Home Culture Ohio to License 18 Growers for New Medical Marijuana Program

Ohio to License 18 Growers for New Medical Marijuana Program


On Tuesday, the new Ohio Medical Marijuana Advisory Committee unveiled the rules they want to oversee cultivators for the state’s new medical cannabis program. The proposed rules call for 12 large growers and 6 small growers to serve the state’s medical marijuana industry.

The larger growers (Level 1) will need a total of $200,000 to get a license under the proposed rules, while the smaller growers (Level 2) will only need $20,000. Besides the money, potential licensed growers will also need to prove they have enough capital funding, quality assurance and security plans, and that they test their product through a qualified lab.

The Ohio medical marijuana program itself is rather restrictive, with only 21 qualifying conditions, no legal smoking and no home growing allowed, which means only a small percentage of those who could benefit from medical cannabis will be able to get it legally when the program is finally up and running.

But it didn’t have to be this way. Some of you may remember Ohio’s Issue 3, which was soundly voted down by Ohioans last November. That measure would have not only legalized medical marijuana, it would have allowed any adult to grow up to 4 plants at home without a doctor’s permission and would have set up a system of over 1,000 retail shops where adults could have purchased up to an ounce of marijuana — again, without permission from a doctor.

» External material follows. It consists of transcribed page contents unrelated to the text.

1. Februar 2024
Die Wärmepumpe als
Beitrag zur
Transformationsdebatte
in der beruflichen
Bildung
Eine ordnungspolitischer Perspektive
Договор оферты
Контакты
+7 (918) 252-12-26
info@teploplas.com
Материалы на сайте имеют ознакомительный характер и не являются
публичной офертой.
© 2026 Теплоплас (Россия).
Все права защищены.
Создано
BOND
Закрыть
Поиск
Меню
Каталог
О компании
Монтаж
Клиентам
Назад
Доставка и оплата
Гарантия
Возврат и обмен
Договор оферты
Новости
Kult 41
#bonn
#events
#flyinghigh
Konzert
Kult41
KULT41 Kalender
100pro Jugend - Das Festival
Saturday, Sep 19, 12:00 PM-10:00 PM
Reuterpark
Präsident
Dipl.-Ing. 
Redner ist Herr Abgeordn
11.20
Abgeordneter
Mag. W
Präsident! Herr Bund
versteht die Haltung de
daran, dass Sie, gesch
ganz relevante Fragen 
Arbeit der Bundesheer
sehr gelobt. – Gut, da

Opponents of Issue 3 from within the cannabis community said it was a bad measure because it would only allow for 10 big growers and that something even better was coming down the pike for 2016. As it turned out, there wasn’t. The Ohio legislature undercut legalizers that already had a funding problem by passing the limited medical cannabis bill that Ohio cannabis consumers are now stuck with.

As a writer, I took a lot of heat on social media for touting Issue 3 and telling everyone who would listen that nothing better was coming; that Issue 3, with all its flaws, was the best way to legalize cannabis for the most people in Ohio, including patients. I was called every name in the book by people who supposedly support legalization, but I was right. If Issue 3 had passed all cannabis consumers in Ohio would be better off.

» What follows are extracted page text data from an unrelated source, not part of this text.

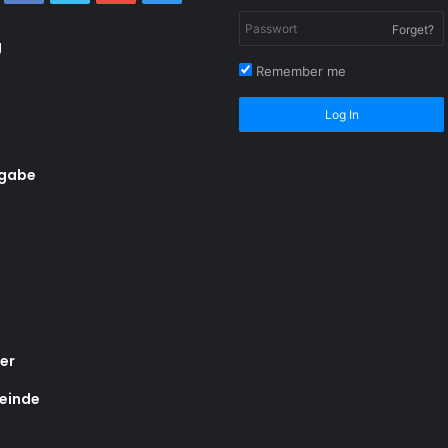
Forget?
g
Remember me
Log In
rgabe
er
einde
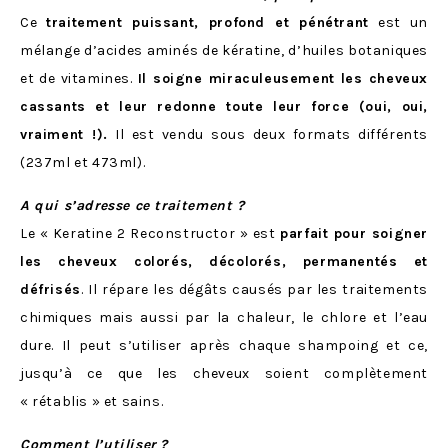
Ce
traitement puissant, profond et pénétrant
est un
mélange d’acides aminés de kératine, d’huiles botaniques
et de vitamines.
Il soigne miraculeusement les cheveux
cassants et leur redonne toute leur force (oui, oui,
vraiment !).
Il est vendu sous deux formats différents
(237ml et 473ml).
A qui s’adresse ce traitement ?
Le « Keratine 2 Reconstructor » est
parfait pour soigner
les cheveux colorés, décolorés, permanentés et
défrisés
. Il répare les dégâts causés par les traitements
chimiques mais aussi par la chaleur, le chlore et l’eau
dure. Il peut s’utiliser après chaque shampoing et ce,
jusqu’à ce que les cheveux soient complètement
« rétablis » et sains.
Comment l’utiliser ?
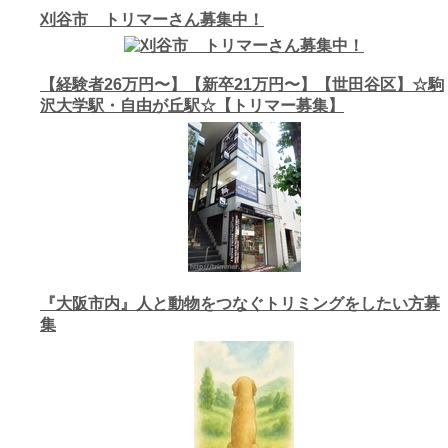
刈谷市 トリマーさん募集中！
【経験者26万円〜】【新卒21万円〜】【世田谷区】☆駒
沢大学駅・自由が丘駅☆【トリマー募集】
『大阪市内』人と動物をつなぐトリミングをしたい方募
集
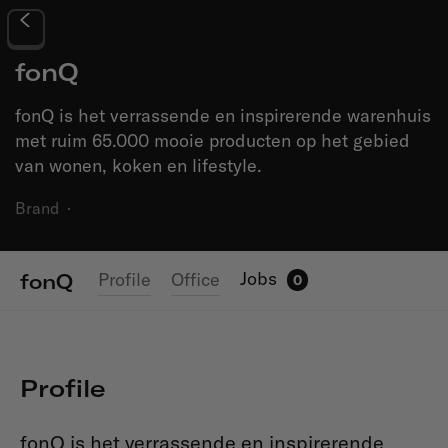
fonQ
fonQ is het verrassende en inspirerende warenhuis
met ruim 65.000 mooie producten op het gebied
van wonen, koken en lifestyle.
Brand
·
Jobs
Profile
Office
fonQ
0
Profile
fonQ is het verrassende en inspirerende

The lesson to be learned here is that waiting for “perfect legalization” only leads to compromise on the terms of those who oppose legalization. There will never be perfect legalization; that is a myth that lives in the heads of idealists. The massive walls of marijuana prohibition will not come down all at once. It is only through the steady hammering and chipping away at the wall that real progress is made.